*** Provided records
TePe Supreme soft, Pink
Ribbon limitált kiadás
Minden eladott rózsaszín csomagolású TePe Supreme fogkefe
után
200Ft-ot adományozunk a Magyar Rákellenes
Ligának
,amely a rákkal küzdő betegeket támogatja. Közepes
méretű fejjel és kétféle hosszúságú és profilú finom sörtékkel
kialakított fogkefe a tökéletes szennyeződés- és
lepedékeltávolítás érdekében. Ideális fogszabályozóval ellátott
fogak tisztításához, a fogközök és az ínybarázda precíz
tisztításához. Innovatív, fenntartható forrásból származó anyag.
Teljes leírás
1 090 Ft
******
*** Provided records
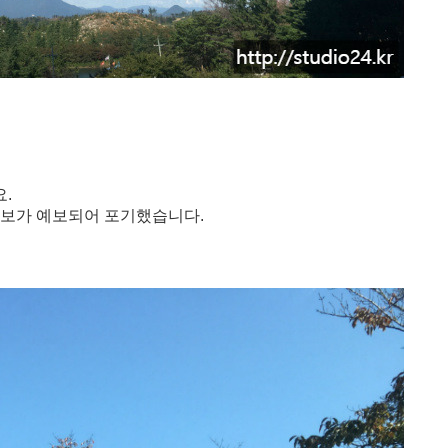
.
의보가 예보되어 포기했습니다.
******
(Assignment):
Search the material for the word "TePe" and copy every matching line.

(Expected answer):
TePe Supreme soft, Pink
Minden eladott rózsaszín csomagolású TePe Supreme fogkefe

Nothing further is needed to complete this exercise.